- **Directions**
Format the data below as a Markdown table with the columns Row and Line. Include only the lines from the one that contains "common name: Eurasian coot" down to the one that contains "common name: California wild buckwheat", with both of those lines included, and leave out any blank lines.

- **Task data**
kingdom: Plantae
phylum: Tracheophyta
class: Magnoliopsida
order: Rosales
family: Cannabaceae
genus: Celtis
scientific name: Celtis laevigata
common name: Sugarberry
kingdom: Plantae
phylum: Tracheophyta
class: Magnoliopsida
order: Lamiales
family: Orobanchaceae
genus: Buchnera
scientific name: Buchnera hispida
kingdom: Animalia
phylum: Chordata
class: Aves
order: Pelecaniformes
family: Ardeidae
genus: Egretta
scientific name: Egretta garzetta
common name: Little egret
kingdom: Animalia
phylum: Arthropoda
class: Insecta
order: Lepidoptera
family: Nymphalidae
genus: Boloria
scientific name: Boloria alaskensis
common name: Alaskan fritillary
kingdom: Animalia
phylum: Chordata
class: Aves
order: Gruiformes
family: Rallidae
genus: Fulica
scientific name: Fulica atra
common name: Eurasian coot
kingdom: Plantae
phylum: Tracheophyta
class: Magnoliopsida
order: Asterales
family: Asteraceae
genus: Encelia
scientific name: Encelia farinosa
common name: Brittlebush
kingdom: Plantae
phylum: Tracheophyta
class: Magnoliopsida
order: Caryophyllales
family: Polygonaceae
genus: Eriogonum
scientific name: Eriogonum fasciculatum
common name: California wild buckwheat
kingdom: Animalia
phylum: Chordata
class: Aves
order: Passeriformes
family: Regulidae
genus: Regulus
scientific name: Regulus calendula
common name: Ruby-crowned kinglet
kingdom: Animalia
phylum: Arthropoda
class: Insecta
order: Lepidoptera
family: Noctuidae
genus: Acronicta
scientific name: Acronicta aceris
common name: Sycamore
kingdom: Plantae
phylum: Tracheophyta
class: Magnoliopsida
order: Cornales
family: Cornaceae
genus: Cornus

- **The response**
| Row | Line |
|---|---|
| 1 | common name: Eurasian coot |
| 2 | kingdom: Plantae |
| 3 | phylum: Tracheophyta |
| 4 | class: Magnoliopsida |
| 5 | order: Asterales |
| 6 | family: Asteraceae |
| 7 | genus: Encelia |
| 8 | scientific name: Encelia farinosa |
| 9 | common name: Brittlebush |
| 10 | kingdom: Plantae |
| 11 | phylum: Tracheophyta |
| 12 | class: Magnoliopsida |
| 13 | order: Caryophyllales |
| 14 | family: Polygonaceae |
| 15 | genus: Eriogonum |
| 16 | scientific name: Eriogonum fasciculatum |
| 17 | common name: California wild buckwheat |